## Work request
Pick each line that has "moveTo" out of the records.

## Records shown
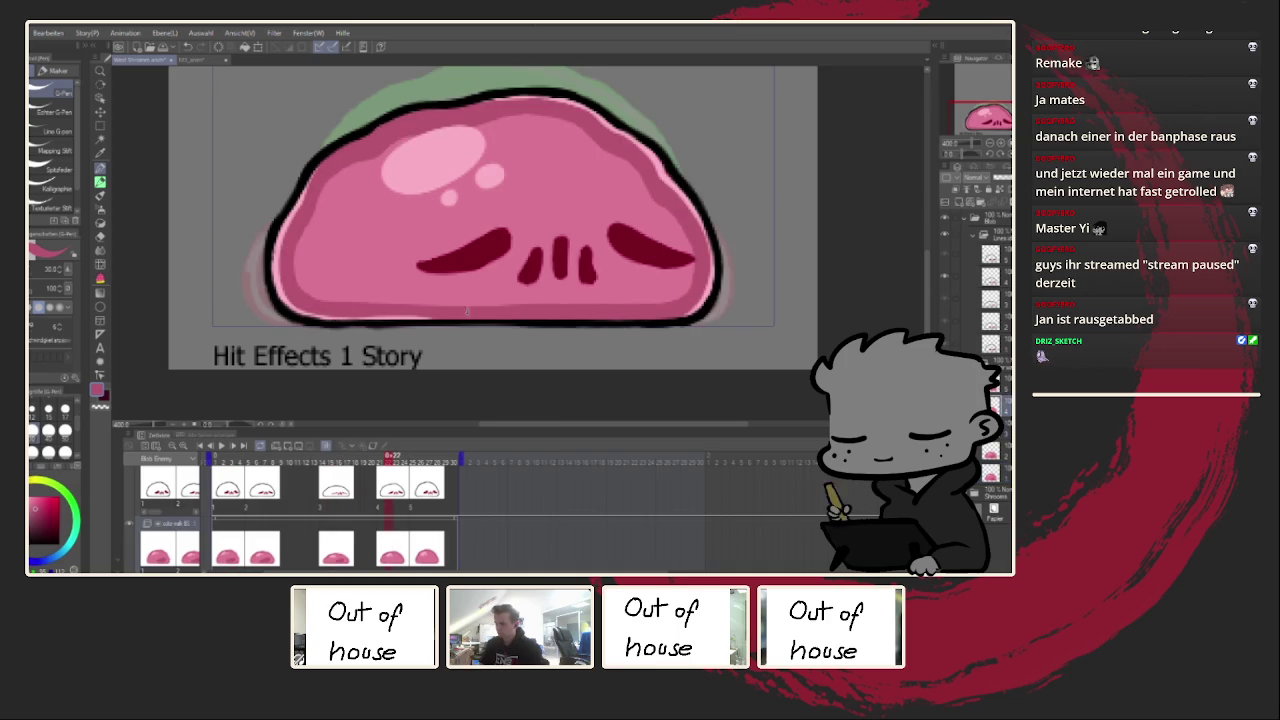
pyautogui.moveTo(487, 262)
pyautogui.mouseDown()
pyautogui.moveTo(642, 258)
pyautogui.moveTo(465, 284)
pyautogui.mouseUp()
pyautogui.moveTo(545, 258); pyautogui.dragTo(610, 244)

## Solution below
pyautogui.moveTo(487, 262)
pyautogui.moveTo(642, 258)
pyautogui.moveTo(465, 284)
pyautogui.moveTo(545, 258); pyautogui.dragTo(610, 244)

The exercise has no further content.